One of the reasons I went with a 12" MacBook early on instead of a MacBook Air or a Pro was that I thought I was going to write on it for a vast majority of the time. And that was true. I think I use my MacBook for writing with some Web surfing, and very little coding. 

If I had been a coder back in 2016, there was a good chance I would have went with a more powerful machine and a bigger screen. That's in the past, I am still very much interested in an updated 12" MacBook.

I had hoped that Apple would come out with a M1 version but now I think about it, perhaps a M2 might be worth the wait should Apple release the chip later this year. Here is a couple of reasons why I think it is worth the wait.

I'm not a chip expert by any stretch of imagination. By double or even triple stretch. What I know is that the M1 chip is made with the 5nm (nanometer) process. It's small. The Intel chips used by the MacBooks were 10nm. I had read somewhere that these nm designations are not as clear cut and could be for marketing purposes but I think the difference between a 5nm and 10nm, no matter how it is cut, is a big difference. Apple has demonstrated by benchmark and power usage. Just compare to how much better the battery life are on the M1, M1 Pro, and M1 Max chips are compared to the Intel chips and power utilization. 

When Apple moves from M1 to M2, TSMC will be using the 4nm production process, a 20% difference. I do not know if it means M2 chips are 20% smaller and more efficient than the 5nm M1 but I do know that it'll be faster and even more efficient. 

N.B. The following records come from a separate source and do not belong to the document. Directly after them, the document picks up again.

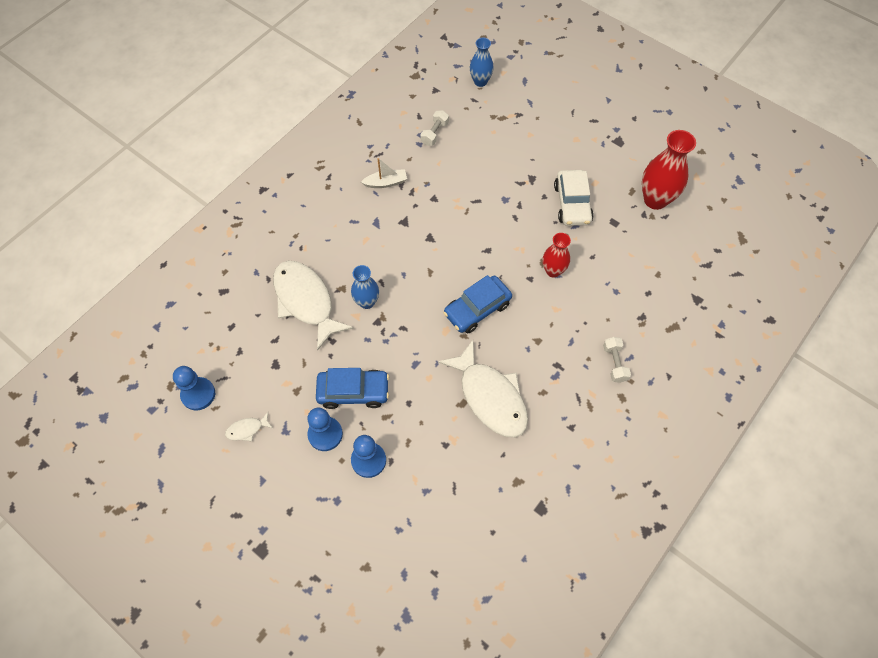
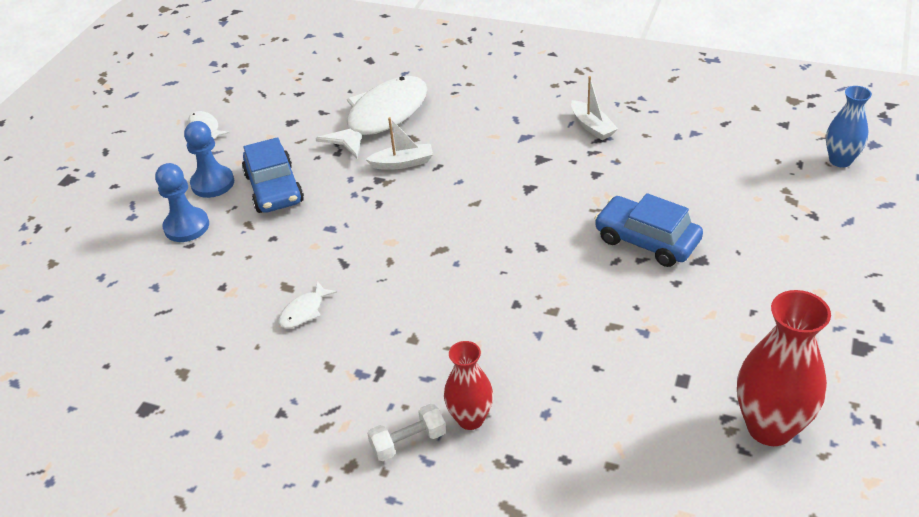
camera: 75 degrees right, 20 degrees down
blue pawn [173,366,215,411] -> none
blue vase [351,265,379,309] -> white boat [365,117,433,170]
white dumbbell [420,110,449,146] -> none
white fish [438,340,528,438] -> white fish [278,281,337,328], size x0.41
blue car [443,275,512,333] -> blue car moved to [594,193,703,267]
red vase [542,233,571,277] -> red vase moved to [444,341,493,430]
white car [554,170,594,226] -> none

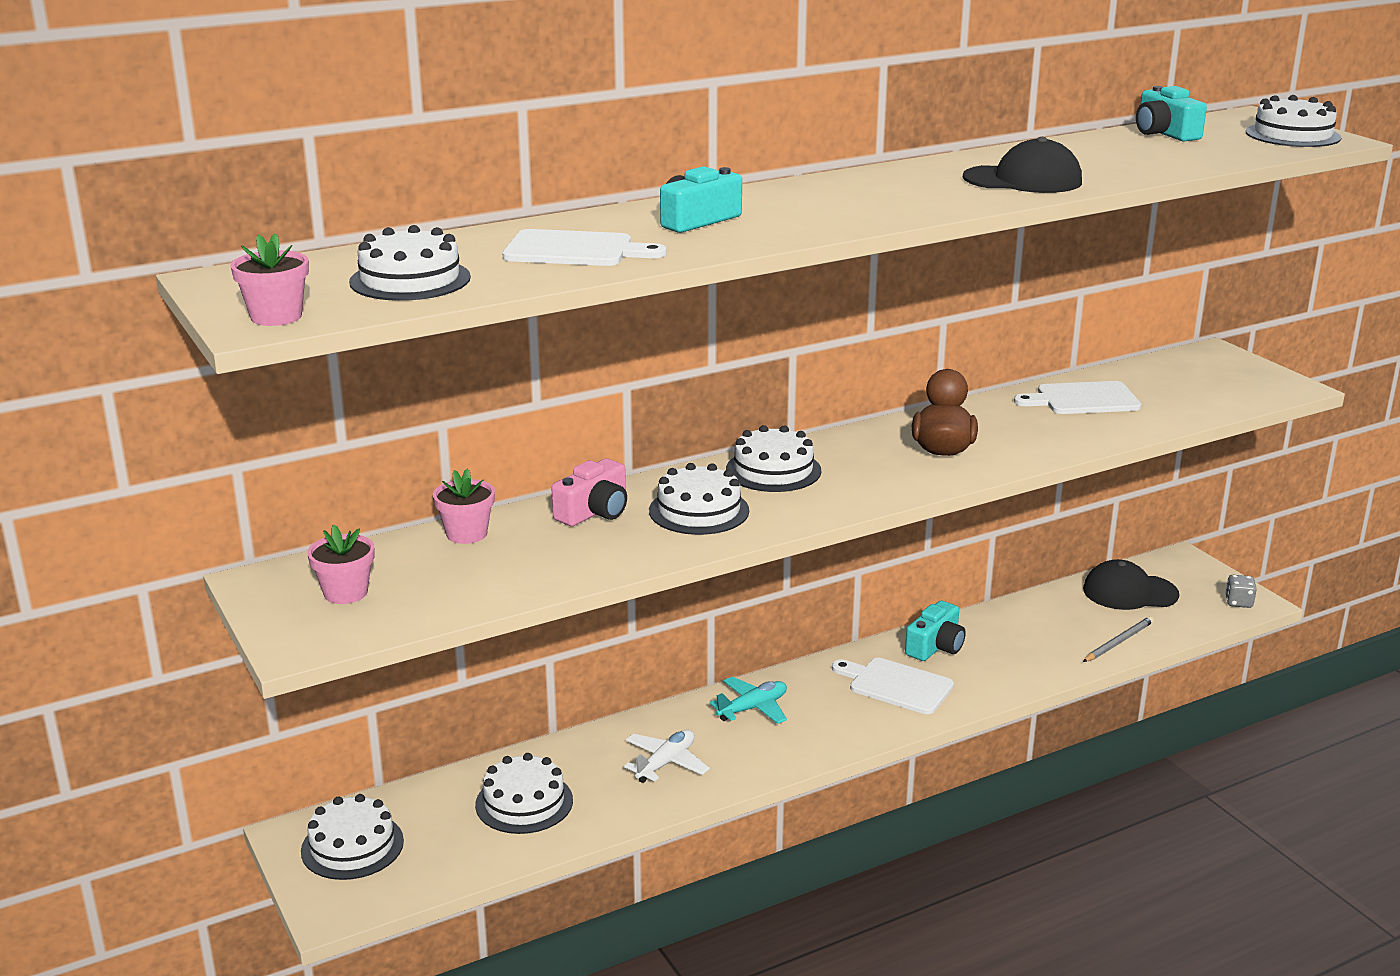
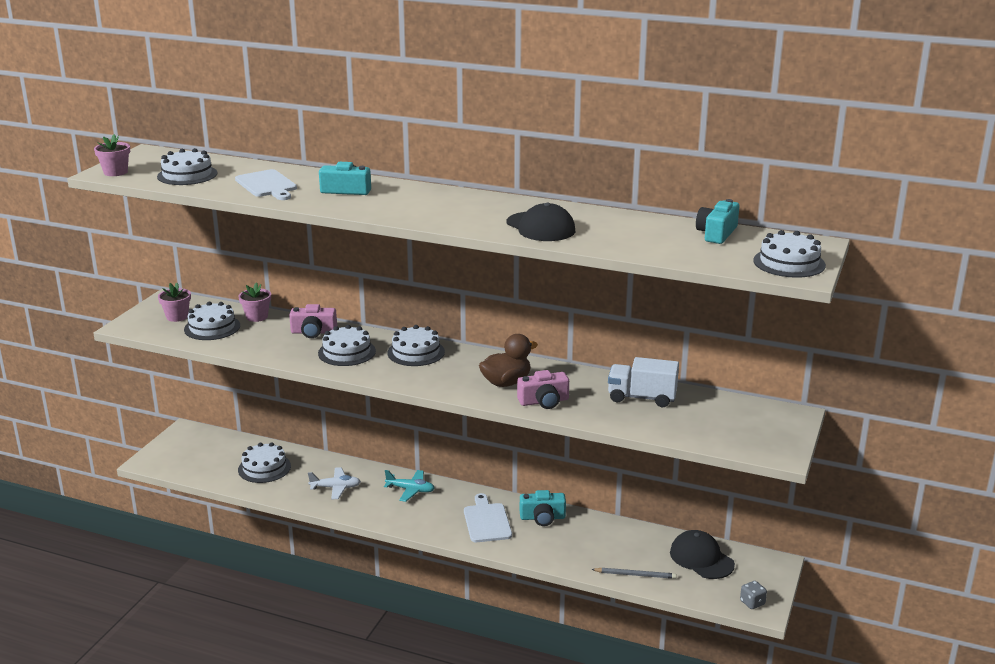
camera: 50 degrees right, 0 degrees up
white cake [301,794,404,880] -> white cake moved to [184,302,240,340]
white cutting board [1014,381,1141,414] -> white truck [608,357,679,407]
none -> pink camera [517,370,569,409]

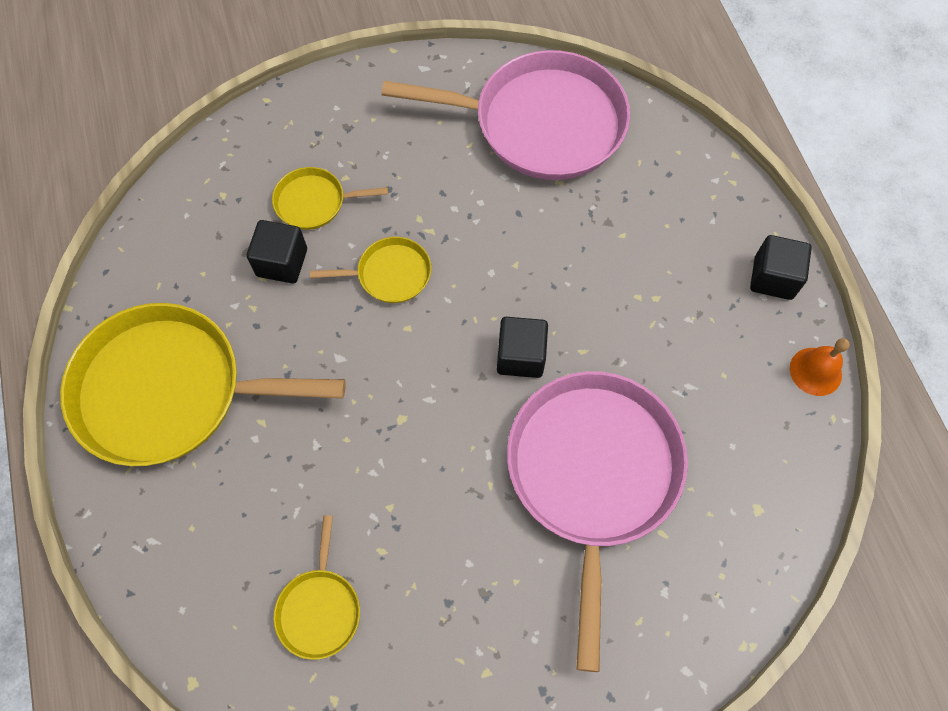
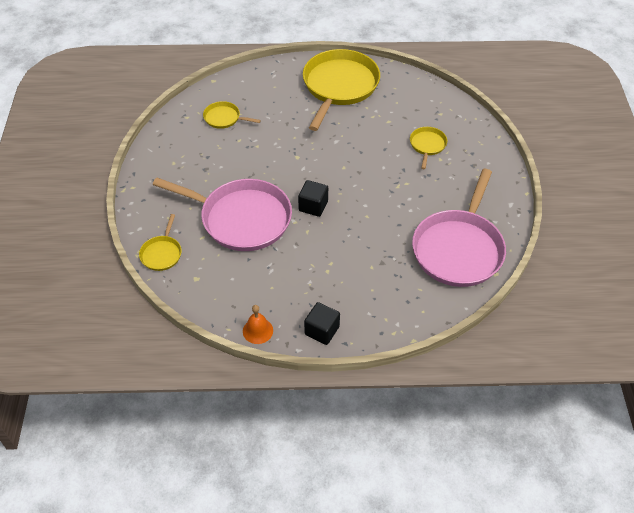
camera: 105 degrees right, 15 degrees down
black cube [246,220,307,284] -> none
yellow pan [310,237,431,303] -> yellow pan moved to [139,214,182,271]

Had a 12" MacBook use the M1, I imagine the battery life might not see the jump that MacBooks with M1 chips have in terms of battery life. It might mean that if Apple wanted to give the 12" MacBook more battery life, it would have to throttle and slow it down to achieve any meaningful battery life increase. That would totally degrade the user experience. As I start to utilize my MacBook for coding, encoding videos, and more processor intensive uses, I am probably not going to like the a slower M1 machine.

With the M2, a smaller and more powerful chip, Apple can turn the 12" MacBook into an even more mobile power machine. And with M2, the 12" MacBook can achieve a battery life that is impossible on any Intel chip that Apple could fit inside the body of a 12" MacBook.

Here are the battery life for the current M1 machines:

  • Macbook Air - 18 hours
  • Macbook Pro 13" - 20 hours
  • Macbook Pro 14"- 17 hours
  • Macbook Pro 16" -  21 hours
Those are impressive battery life. Let's look at the previous versions with Intel chips:

  • Macbook 12" - 10 hours (barely)
  • Macbook Air - 12 hours
  • Macbook 13" Pro - 10 hours
  • Macbook 16" (2019) - 11 hours
The M1 Mac achieved an improvement of 50% on the MacBook Air to 100% on the Macbook Pro. I am expecting the 12" MacBook with the M2 chip to have an improved battery life of at last 50% if not more.

As for processing power, I hope when Apple would compare the M2 chip to the M1 chip and forget about how bad and power hungry the Intel chips are. There would be no need to dig up the past in this regard.

And whatever screen sizes the M2 MacBooks will ultimately come with, these Apple computers will be ultimate mobile computing machines to be reckon with.